As Dylan acknowledges, God will provide all we need until the day when we can stand with the Apostle Paul and proclaim, “I have fought the good fight, I have finished the race, I have kept the faith.”
8) “When they came for Him in the garden, did they know? Did they know He was the Son of God? Did they know that He was Lord?” (“In the Garden”)
Dylan has played “In the Garden” live a total of 329 times, most recently in 2002. On a list of his most frequently performed songs, it sits just outside of the top 50, behind only “Gotta Serve Somebody” of all the trilogy tracks.
This means, on numerous occasions since his Christian “phase” ended, Dylan has stood before the masses and declared that Jesus is the Messiah and Lord. Would he do so in the absence of belief? Was he merely going through the motions? For such a fundamentally serious man – and one who regards music as sacred – it’s hard to believe so.
9) “There’s only one road and it leads to Calvary” (“Saving Grace”)
Here’s a more poetic but still uncompromising variation of Dylan’s much-bemoaned line of “Precious Angel” that dismissed the possibility of any “neutral ground” between faith and unbelief.

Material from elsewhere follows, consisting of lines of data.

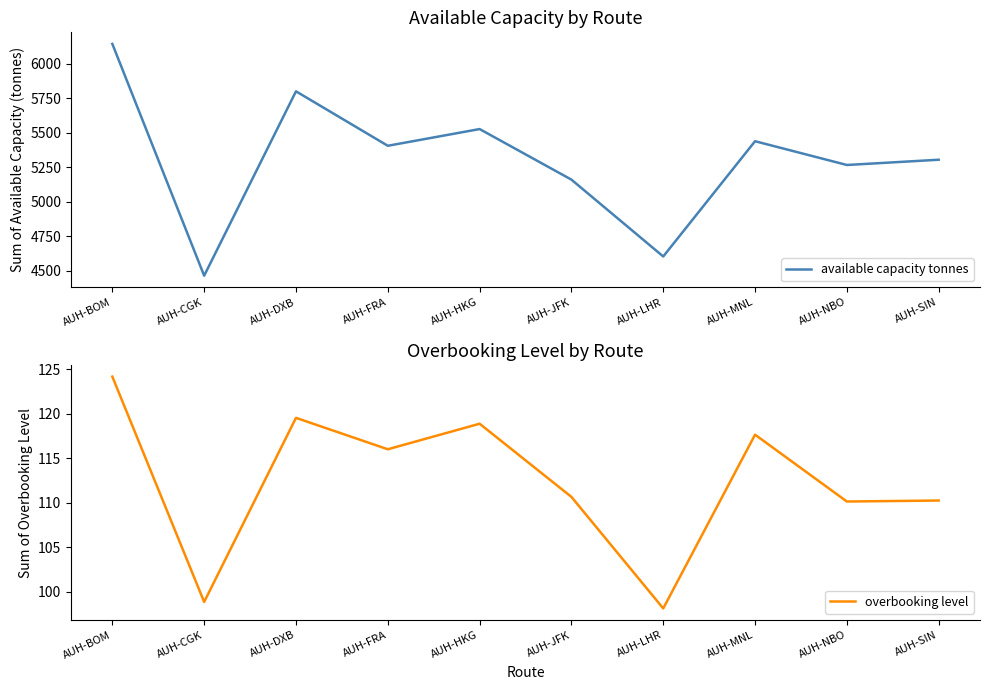

At how many categories does at least one series exceed 720?

10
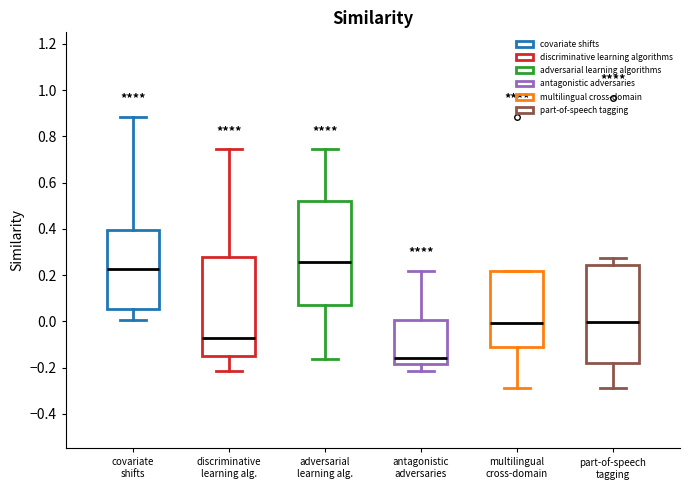

Reading left to right, transcribe this box plot: for each box, give where its median line is, the range the box spans, and where its two whiskers end, as read against the y-axis. The values are not printed on the chart, so give them approximately, as read against the axis.

covariate shifts: median 0.22, box 0.06 to 0.40, whiskers 0.00 to 0.88
discriminative learning alg.: median -0.08, box -0.16 to 0.28, whiskers -0.22 to 0.74
adversarial learning alg.: median 0.26, box 0.08 to 0.52, whiskers -0.16 to 0.74
antagonistic adversaries: median -0.16, box -0.18 to 0.00, whiskers -0.22 to 0.22
multilingual cross-domain: median 0.00, box -0.12 to 0.22, whiskers -0.28 to 0.22
part-of-speech tagging: median 0.00, box -0.18 to 0.24, whiskers -0.28 to 0.28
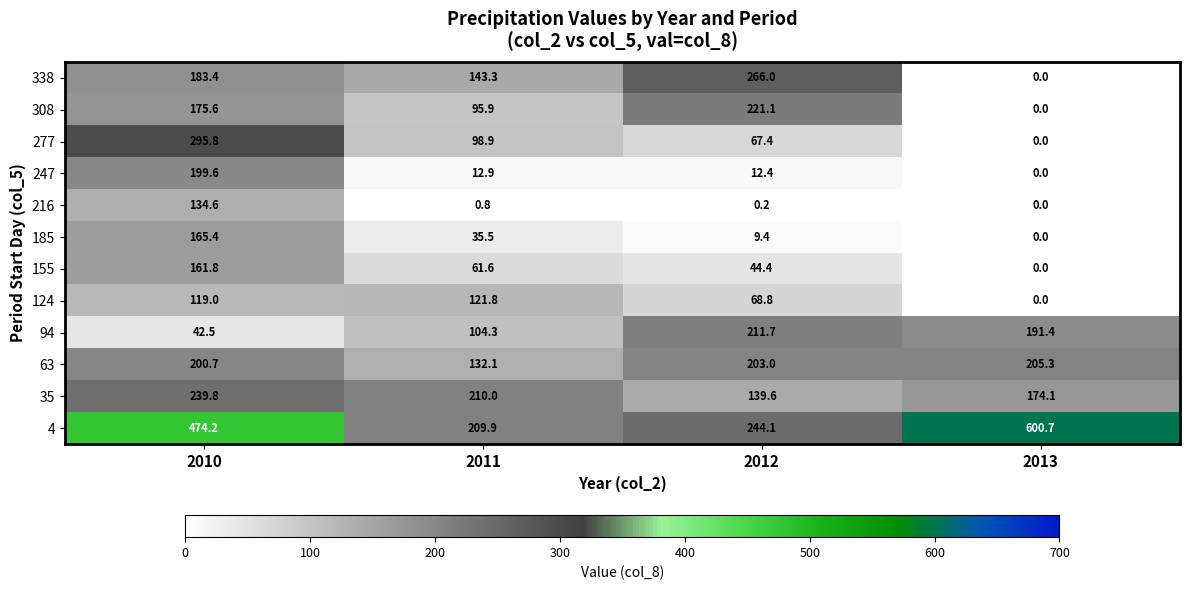

Is it true that 4 equals 209.9 at 2011?

True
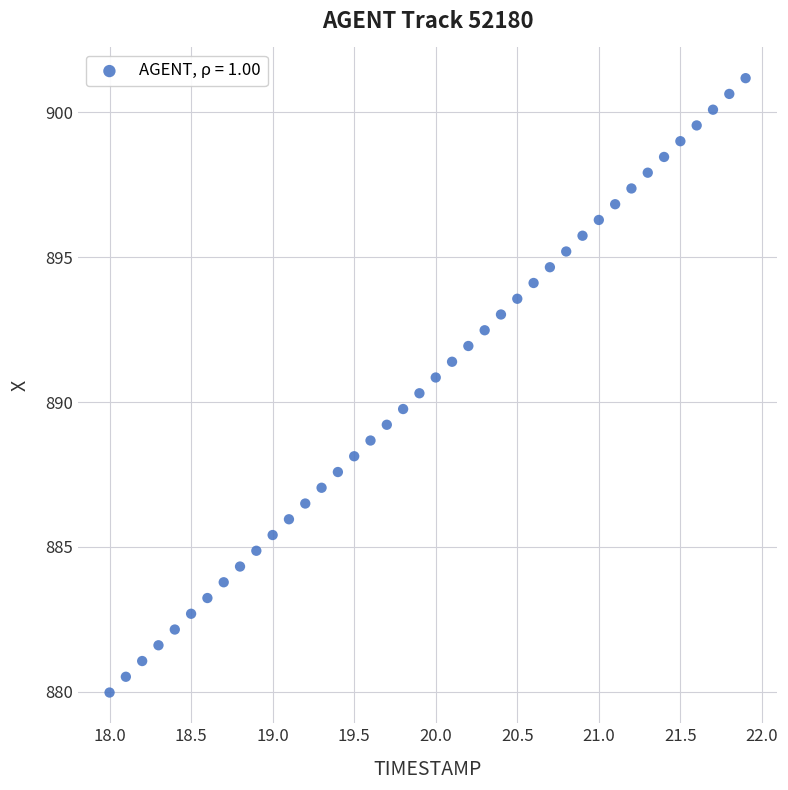

What is the range of X values (max minus min)?

3.9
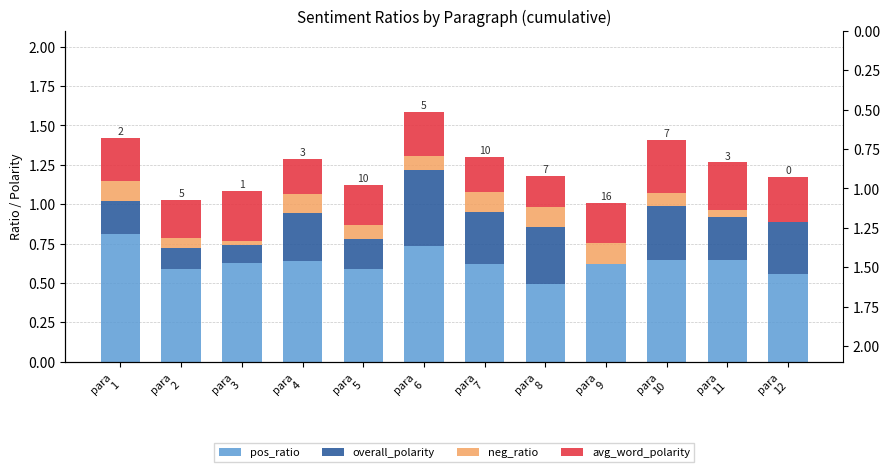

Which category has the highest value in the pos_ratio series?

para
1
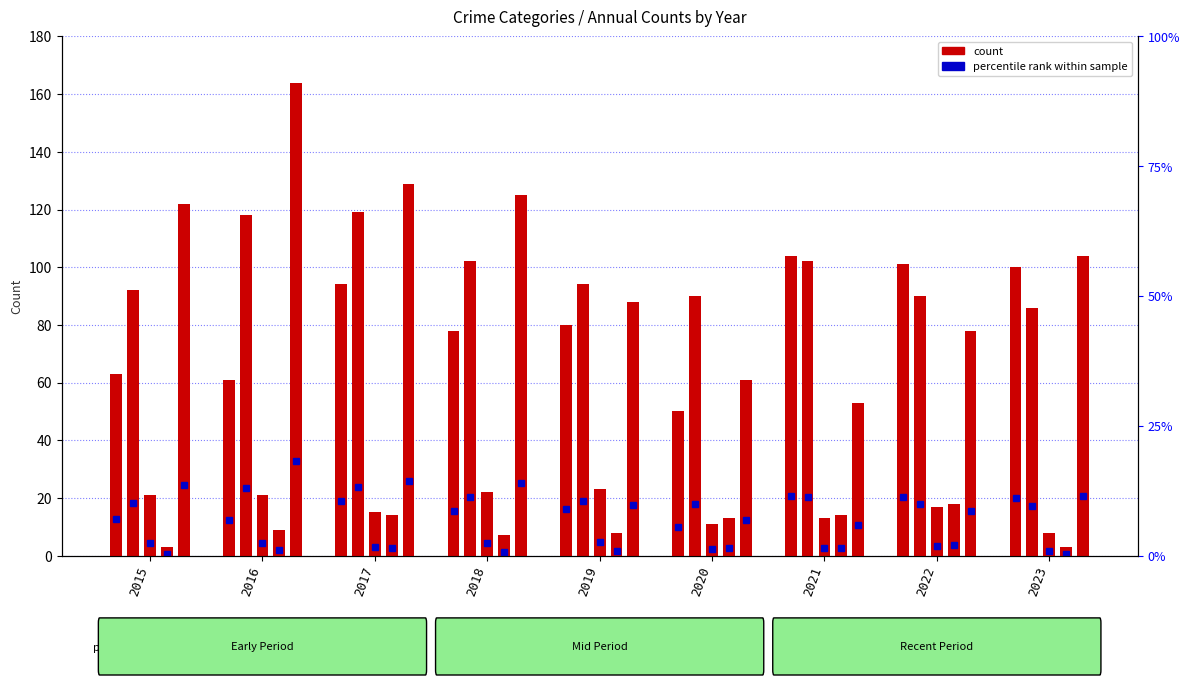

Which category has the highest value across all series?

2016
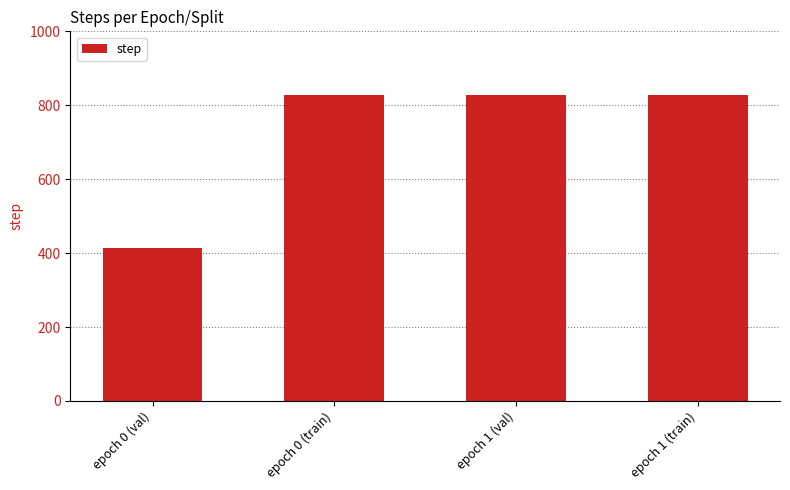

Does the chart contain stacked bars?

No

“One road” means one truth. “One road” means one reality, at the center of which is Christ’s victory on the cross. We can choose to believe in its saving power or not, but there’s no opt-out clause. In essence, Jesus demands a response from us.
10) “In the fury of the moment I can see the Master’s hand / In every leaf that trembles, in every grain of sand” (“Every Grain of Sand”)
“Every Grain of Sand” remains one of Dylan’s pinnacle achievements. It’s a masterpiece of mystical imagery and prayerful reflection that closes the gospel trilogy on a stirring note of humility. Mixing faith and doubt, Dylan meditates on the mysterious interplay between human frailty and God’s sovereign goodness.
Why must we endure hardship? Why can’t we always overcome temptation? Why do we wander in the desert? Dylan doesn’t offer any firm answers, but he does suggest it’s not because God’s grace is lacking in our lives. God’s grace, in fact, is all around us, suffusing life itself.